Meu encontro com o Pai da Medicina
Confira a coluna desta terça-feira (17)
No âmago de minha memória, vejo-me entrando pela primeira vez na Escola de Medicina, em março de 1973.
Com a cabeça raspada pelo tradicional trote, repleto de orgulho e entusiasmo, o jovem calouro para diante do busto de Hipócrates, postado no pátio da faculdade, lembrando seu famoso juramento, tão repetido em diversas formaturas. Naquela época, eu era bastante jovem para compreender os ensinamentos do Pai da Medicina.
Embora imaturo, me sentia idealista, sonhando exercer uma medicina sem o pragmatismo mercantil do mundo tecnológico. Meu principal objetivo seria tentar compreender e dirimir o sofrimento humano.
O tempo passou. Nesse meio século, testemunhei profundas transformações na arte médica.
Por ser milenar, a medicina sempre acompanhou e acompanhará a história do ser humano. Diante dessa mistura de arte e ciência, médicos tiveram que se moldar às transformações, com habilidade e perseverança.
Após seis anos de faculdade e 50 de exercício médico, aprendi que a dúvida foi e será sempre a irmã gêmea da medicina. Reconhecer os vácuos de conhecimento é um preceito de sabedoria e coragem.
Lidando com sucessos e fracassos, o médico navega no caudaloso rio da vida, que sempre fustigará seus limites de conhecimento.
Infelizmente, a despersonalização inserida na modernidade, a substituição do ser pela imagem, cheios de pensamentos voláteis e descartáveis, andam contaminando a profissão médica, sufocando-a num excesso de modismos e tecnologias.
Médicos e pacientes devem agir de forma racional, usando as ferramentas científicas sem deslumbramentos, dando mais atenção à observação e ao raciocínio, do que ao automatismo técnico. “Somente grandes paixões são capazes de grandes ações”.
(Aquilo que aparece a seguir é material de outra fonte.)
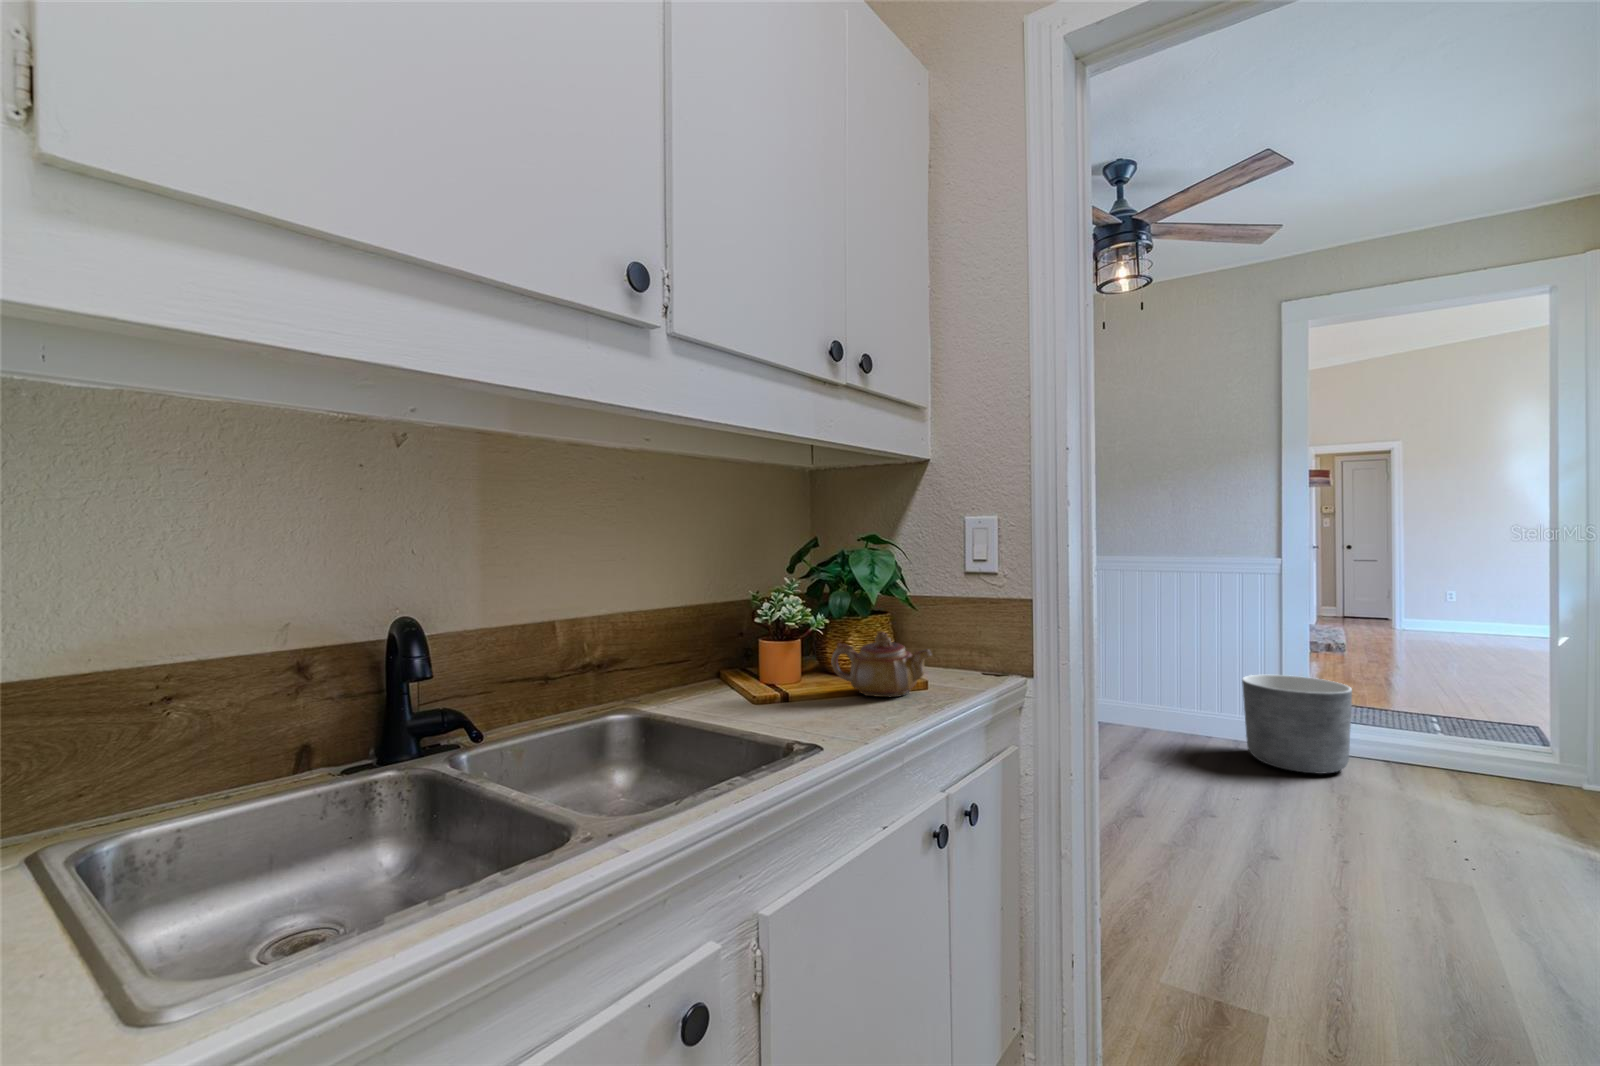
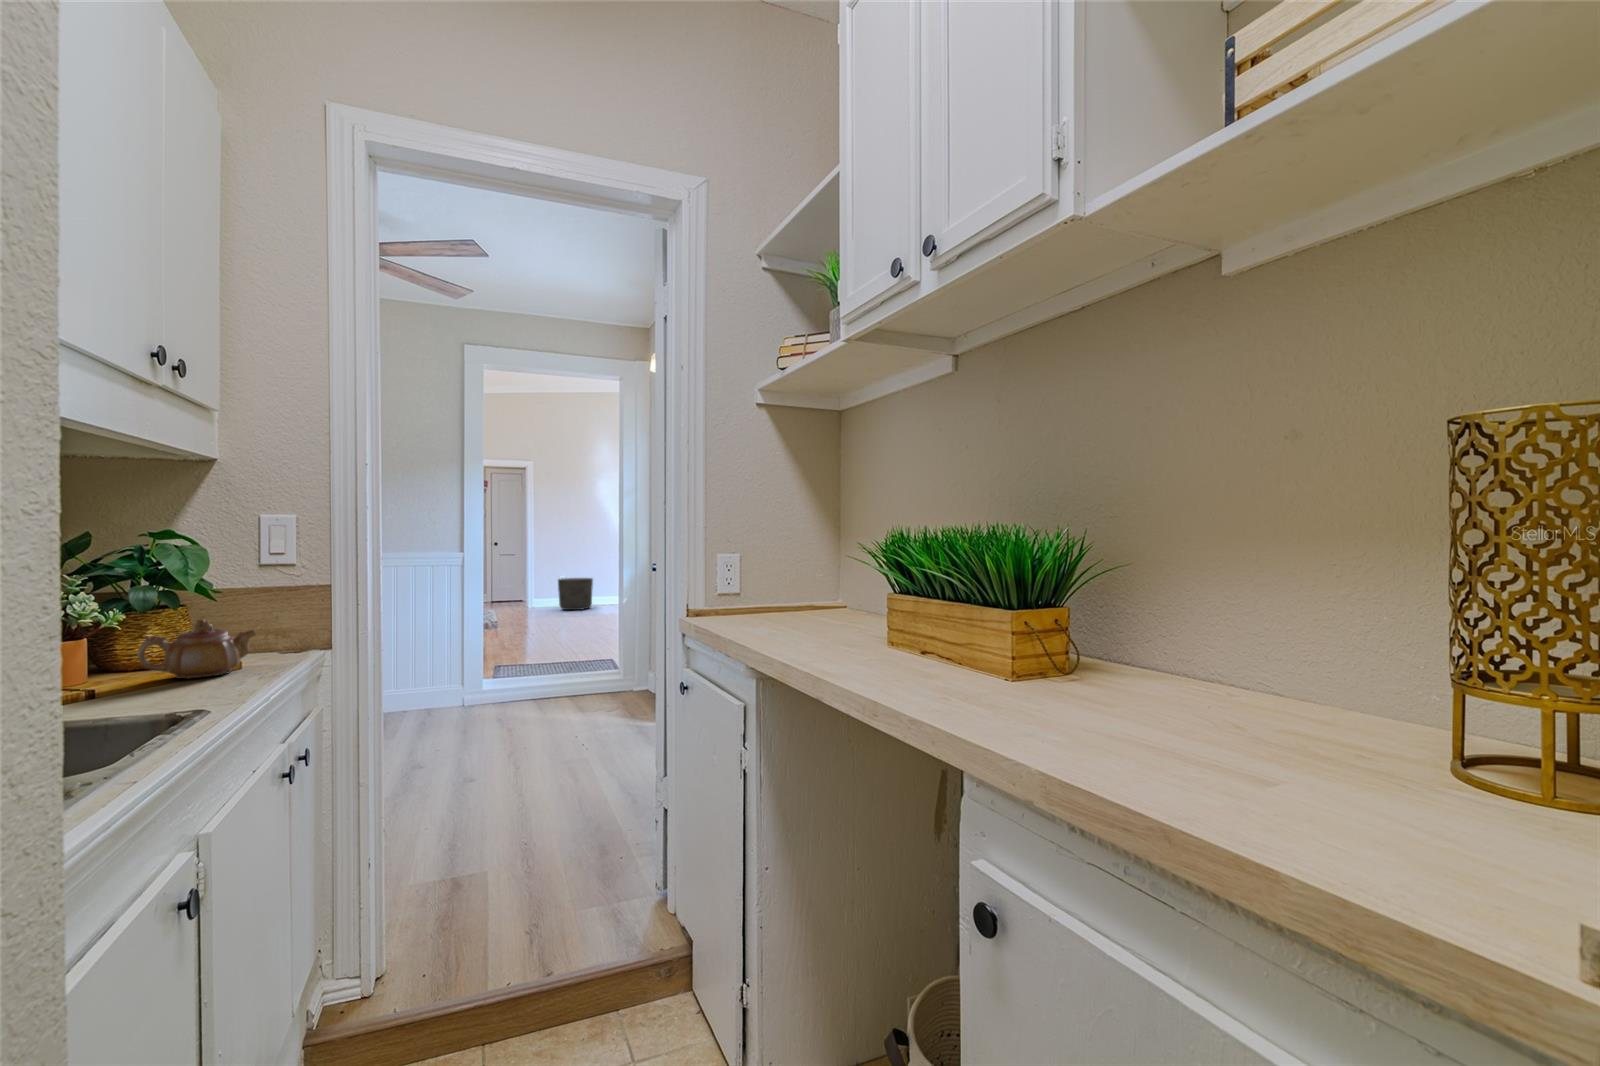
planter: present [1242,675,1352,774] -> present [558,578,593,610]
Rejeitando magias e superstições, Hipócrates direcionou a medicina ao rumo científico. Sabedor das suas limitações, ele respeitava a natureza de cada organismo, enfatizando que nenhum tratamento pode causar dano.
A modernidade abriu as portas de um mundo submetido à soberania da tecnologia, e a medicina se inseriu no centro dessa nova realidade, esquecendo o humano, enaltecendo a técnica.
Não obstante o seu indiscutível valor, a tecnologia acabou por produzir um ambiente autômato, subestimando os limites do universo médico.
A ansiedade que corrói o paciente, afeta também muitos médicos, que se refugiam nos exames complementares, por pura insegurança.
Medicina não é ciência pura. Ela se utiliza da ciência para evoluir e gerar conhecimento, mas a sua essência implica lidar com subjetividades que escapam ao ritual tecnicista. Afinal, envolve pessoas, emoções e circunstâncias diversas.
Hipócrates sabia que a verdadeira medicina é uma viagem sensorial pelo organismo humano, tentando prever o imprevisível e evitar o inevitável.
Paradoxalmente, apesar do extraordinário aumento de conhecimento médico, vive-se hoje um estado de maior insegurança e menor satisfação com a saúde. Breve, não sentir nada será algo muito grave.